Copy the records word for word, beginning at the first line and stopping after the line that contains "genus: Youngia".

━━━ The data

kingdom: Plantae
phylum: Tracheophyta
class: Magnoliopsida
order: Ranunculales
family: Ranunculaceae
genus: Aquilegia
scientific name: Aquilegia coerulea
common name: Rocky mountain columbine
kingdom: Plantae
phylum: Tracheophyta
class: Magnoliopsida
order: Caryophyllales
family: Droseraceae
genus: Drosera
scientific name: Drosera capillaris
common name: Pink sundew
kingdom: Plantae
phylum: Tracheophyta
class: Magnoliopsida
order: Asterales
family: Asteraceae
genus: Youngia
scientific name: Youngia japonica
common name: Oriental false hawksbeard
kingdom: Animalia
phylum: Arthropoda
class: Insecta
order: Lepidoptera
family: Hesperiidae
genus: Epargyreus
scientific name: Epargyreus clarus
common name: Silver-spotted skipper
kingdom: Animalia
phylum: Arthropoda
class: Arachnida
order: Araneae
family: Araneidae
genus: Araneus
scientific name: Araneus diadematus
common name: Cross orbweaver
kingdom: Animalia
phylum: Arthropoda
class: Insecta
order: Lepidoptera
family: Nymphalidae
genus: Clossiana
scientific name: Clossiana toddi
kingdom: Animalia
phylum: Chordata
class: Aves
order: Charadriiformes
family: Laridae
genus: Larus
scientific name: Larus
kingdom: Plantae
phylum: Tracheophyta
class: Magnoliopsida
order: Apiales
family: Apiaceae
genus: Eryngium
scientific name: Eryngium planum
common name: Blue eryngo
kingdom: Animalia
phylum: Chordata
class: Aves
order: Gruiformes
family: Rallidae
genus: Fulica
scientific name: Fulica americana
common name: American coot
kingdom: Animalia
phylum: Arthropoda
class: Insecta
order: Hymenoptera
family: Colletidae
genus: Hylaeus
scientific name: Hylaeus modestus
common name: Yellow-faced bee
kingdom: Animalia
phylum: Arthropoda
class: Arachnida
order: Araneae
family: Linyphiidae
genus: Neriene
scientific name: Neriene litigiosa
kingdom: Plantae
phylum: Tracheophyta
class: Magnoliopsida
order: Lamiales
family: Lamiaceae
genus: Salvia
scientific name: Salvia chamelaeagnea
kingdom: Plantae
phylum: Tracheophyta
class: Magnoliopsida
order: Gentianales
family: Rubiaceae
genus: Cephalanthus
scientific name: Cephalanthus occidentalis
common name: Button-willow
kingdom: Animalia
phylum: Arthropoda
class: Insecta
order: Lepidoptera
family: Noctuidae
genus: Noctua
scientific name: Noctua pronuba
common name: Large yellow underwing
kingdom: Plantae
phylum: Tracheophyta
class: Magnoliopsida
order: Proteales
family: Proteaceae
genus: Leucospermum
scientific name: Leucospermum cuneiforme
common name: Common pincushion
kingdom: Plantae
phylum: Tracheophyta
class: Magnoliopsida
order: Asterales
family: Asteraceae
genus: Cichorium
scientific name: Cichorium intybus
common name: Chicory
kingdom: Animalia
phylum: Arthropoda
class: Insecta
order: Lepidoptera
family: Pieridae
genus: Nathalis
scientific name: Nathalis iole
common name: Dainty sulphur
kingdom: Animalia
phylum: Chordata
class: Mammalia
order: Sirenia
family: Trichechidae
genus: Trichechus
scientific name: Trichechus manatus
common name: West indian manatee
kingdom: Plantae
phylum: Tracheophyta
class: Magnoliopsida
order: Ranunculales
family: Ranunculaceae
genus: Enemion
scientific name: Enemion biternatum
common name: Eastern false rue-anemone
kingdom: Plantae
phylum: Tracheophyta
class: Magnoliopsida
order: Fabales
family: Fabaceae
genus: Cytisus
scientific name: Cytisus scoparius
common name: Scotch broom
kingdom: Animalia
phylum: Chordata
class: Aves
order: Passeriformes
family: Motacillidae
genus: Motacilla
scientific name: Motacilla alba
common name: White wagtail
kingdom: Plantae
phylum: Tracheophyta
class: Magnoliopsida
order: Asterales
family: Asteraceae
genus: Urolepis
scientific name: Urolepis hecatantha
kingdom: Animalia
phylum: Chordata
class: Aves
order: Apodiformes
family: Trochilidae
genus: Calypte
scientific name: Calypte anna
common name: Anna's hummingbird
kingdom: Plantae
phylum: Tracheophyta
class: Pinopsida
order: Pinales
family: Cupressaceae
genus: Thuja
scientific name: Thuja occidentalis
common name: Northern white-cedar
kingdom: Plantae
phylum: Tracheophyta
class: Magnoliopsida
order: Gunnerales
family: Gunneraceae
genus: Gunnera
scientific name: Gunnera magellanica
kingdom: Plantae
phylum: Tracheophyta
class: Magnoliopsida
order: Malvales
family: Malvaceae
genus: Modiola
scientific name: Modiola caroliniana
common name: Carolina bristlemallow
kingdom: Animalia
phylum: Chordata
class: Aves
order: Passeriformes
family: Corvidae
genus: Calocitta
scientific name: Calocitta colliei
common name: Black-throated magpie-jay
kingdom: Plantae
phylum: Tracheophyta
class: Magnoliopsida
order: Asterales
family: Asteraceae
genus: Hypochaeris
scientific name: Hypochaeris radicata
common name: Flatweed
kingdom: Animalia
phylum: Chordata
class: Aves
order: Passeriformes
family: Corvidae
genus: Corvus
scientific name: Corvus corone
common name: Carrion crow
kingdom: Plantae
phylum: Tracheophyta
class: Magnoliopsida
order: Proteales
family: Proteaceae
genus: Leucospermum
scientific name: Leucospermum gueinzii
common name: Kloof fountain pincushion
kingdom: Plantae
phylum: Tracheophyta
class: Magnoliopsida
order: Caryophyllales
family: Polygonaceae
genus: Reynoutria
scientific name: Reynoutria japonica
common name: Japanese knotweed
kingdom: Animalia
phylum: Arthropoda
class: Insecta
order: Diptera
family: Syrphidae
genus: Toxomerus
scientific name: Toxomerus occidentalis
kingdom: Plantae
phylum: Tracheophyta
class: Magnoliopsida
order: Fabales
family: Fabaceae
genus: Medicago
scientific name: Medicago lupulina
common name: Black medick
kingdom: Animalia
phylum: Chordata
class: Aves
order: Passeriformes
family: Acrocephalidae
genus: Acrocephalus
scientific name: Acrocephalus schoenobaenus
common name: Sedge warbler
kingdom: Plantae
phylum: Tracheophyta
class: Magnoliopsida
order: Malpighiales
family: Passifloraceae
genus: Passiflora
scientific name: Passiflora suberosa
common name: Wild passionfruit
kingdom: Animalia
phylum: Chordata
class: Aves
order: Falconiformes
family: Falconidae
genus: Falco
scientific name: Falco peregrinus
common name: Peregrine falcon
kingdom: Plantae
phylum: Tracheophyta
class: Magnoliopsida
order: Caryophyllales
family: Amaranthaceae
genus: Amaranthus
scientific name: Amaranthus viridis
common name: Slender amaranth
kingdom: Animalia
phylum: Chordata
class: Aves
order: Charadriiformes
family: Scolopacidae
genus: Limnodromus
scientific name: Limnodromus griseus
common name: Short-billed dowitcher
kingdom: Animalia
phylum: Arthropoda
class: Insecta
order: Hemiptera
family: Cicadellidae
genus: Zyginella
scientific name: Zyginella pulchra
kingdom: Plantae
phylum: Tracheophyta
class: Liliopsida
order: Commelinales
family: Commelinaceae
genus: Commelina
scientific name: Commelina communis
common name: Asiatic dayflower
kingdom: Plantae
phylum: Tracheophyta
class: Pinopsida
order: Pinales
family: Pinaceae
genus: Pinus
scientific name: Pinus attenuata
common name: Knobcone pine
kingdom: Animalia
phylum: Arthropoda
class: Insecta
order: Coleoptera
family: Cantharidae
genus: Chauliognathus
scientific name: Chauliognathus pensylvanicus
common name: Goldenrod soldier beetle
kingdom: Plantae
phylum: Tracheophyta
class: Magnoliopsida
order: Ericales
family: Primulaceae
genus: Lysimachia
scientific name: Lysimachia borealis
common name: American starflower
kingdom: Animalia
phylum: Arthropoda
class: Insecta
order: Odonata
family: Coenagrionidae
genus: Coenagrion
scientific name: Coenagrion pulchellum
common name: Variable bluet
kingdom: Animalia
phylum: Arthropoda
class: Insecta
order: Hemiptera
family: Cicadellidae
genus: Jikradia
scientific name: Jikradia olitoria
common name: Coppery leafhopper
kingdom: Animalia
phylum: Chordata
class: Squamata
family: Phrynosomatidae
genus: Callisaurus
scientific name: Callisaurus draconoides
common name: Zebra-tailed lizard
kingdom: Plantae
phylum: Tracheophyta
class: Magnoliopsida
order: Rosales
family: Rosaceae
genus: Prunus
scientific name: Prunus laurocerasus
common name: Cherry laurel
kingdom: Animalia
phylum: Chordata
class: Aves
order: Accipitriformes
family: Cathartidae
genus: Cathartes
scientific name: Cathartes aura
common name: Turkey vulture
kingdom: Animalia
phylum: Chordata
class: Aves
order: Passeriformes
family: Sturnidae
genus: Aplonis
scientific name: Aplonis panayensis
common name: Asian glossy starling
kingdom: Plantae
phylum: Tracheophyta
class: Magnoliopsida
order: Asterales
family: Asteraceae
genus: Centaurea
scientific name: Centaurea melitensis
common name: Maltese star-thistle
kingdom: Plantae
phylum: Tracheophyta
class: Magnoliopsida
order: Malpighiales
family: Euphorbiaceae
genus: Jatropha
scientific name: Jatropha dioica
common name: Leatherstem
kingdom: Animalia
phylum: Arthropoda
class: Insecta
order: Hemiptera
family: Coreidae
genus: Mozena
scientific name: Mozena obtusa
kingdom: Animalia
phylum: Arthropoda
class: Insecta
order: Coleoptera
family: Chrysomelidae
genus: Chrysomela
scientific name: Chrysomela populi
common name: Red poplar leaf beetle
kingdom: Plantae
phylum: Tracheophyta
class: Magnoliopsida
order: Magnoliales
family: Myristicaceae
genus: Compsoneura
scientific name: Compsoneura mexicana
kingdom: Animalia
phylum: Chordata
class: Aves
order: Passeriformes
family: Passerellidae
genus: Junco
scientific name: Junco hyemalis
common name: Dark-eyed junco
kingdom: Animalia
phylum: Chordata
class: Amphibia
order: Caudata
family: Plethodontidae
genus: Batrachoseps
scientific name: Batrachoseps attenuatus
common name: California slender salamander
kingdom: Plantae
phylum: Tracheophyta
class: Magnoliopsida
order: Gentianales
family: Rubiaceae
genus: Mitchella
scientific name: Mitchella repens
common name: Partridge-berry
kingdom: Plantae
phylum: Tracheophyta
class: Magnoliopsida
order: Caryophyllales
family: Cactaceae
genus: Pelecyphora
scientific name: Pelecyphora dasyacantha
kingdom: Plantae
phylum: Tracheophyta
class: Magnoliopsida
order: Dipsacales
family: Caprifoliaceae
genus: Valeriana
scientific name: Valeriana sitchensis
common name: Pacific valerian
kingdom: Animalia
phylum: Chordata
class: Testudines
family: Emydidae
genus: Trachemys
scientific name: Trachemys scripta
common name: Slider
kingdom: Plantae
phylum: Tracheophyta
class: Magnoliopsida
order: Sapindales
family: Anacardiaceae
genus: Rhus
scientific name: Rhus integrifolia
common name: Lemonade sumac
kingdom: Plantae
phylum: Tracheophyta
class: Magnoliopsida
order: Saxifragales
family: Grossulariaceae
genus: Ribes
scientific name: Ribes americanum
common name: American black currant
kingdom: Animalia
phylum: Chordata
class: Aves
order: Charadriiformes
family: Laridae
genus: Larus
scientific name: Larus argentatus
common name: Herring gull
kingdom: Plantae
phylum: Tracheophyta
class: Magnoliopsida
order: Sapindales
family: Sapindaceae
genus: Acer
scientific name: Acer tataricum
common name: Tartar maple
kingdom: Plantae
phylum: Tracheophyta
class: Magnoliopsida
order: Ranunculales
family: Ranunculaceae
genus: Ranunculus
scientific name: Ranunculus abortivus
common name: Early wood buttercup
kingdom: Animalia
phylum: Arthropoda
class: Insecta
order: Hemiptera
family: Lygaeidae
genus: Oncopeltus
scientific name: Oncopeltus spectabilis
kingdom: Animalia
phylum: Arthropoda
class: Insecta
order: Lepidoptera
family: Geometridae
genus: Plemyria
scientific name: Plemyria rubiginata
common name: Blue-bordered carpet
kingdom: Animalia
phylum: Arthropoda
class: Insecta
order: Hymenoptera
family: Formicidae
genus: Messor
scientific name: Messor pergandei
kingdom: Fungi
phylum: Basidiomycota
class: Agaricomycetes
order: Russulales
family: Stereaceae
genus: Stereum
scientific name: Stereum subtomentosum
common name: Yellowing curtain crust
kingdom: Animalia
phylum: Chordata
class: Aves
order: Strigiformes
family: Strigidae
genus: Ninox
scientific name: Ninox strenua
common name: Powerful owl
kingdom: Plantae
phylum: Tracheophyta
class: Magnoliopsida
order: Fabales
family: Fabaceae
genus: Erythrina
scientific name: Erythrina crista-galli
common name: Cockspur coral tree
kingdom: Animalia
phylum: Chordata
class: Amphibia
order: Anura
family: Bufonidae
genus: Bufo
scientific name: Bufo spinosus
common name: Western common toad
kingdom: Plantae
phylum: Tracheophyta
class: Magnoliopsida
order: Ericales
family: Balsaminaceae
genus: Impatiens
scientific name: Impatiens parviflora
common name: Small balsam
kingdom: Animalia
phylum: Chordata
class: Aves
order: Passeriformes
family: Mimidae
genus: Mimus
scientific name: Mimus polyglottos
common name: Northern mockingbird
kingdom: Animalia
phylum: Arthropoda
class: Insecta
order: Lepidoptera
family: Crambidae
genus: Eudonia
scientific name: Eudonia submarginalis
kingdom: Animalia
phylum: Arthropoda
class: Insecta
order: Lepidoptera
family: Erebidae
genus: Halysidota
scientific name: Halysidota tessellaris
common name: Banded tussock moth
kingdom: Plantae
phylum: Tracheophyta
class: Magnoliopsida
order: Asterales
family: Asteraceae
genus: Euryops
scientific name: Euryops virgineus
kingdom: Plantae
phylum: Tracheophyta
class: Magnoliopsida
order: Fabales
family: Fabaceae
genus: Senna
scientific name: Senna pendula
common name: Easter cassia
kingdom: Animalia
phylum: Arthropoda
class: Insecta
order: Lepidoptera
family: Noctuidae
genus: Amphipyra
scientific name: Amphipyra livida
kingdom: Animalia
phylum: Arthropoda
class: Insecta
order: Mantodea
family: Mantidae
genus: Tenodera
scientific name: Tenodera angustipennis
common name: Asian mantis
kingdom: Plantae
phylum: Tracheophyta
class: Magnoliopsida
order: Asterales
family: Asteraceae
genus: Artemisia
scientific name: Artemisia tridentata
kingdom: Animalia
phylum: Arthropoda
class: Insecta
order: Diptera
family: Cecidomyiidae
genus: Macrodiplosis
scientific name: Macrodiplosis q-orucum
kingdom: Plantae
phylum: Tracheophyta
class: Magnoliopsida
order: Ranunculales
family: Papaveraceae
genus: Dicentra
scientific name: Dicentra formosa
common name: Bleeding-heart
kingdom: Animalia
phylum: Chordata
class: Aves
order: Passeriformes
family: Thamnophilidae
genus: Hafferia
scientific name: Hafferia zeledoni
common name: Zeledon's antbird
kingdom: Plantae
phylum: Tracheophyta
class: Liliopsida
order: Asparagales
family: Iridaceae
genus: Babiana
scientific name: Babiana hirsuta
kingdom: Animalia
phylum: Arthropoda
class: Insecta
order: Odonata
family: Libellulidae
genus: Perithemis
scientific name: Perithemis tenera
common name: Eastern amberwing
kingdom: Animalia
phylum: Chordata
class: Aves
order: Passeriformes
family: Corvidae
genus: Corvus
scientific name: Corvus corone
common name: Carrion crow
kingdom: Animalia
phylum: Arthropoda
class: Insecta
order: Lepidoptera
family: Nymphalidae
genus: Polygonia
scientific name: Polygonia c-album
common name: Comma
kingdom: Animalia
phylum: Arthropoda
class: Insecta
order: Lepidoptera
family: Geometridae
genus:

━━━━━━

- **Solution to the problem**
kingdom: Plantae
phylum: Tracheophyta
class: Magnoliopsida
order: Ranunculales
family: Ranunculaceae
genus: Aquilegia
scientific name: Aquilegia coerulea
common name: Rocky mountain columbine
kingdom: Plantae
phylum: Tracheophyta
class: Magnoliopsida
order: Caryophyllales
family: Droseraceae
genus: Drosera
scientific name: Drosera capillaris
common name: Pink sundew
kingdom: Plantae
phylum: Tracheophyta
class: Magnoliopsida
order: Asterales
family: Asteraceae
genus: Youngia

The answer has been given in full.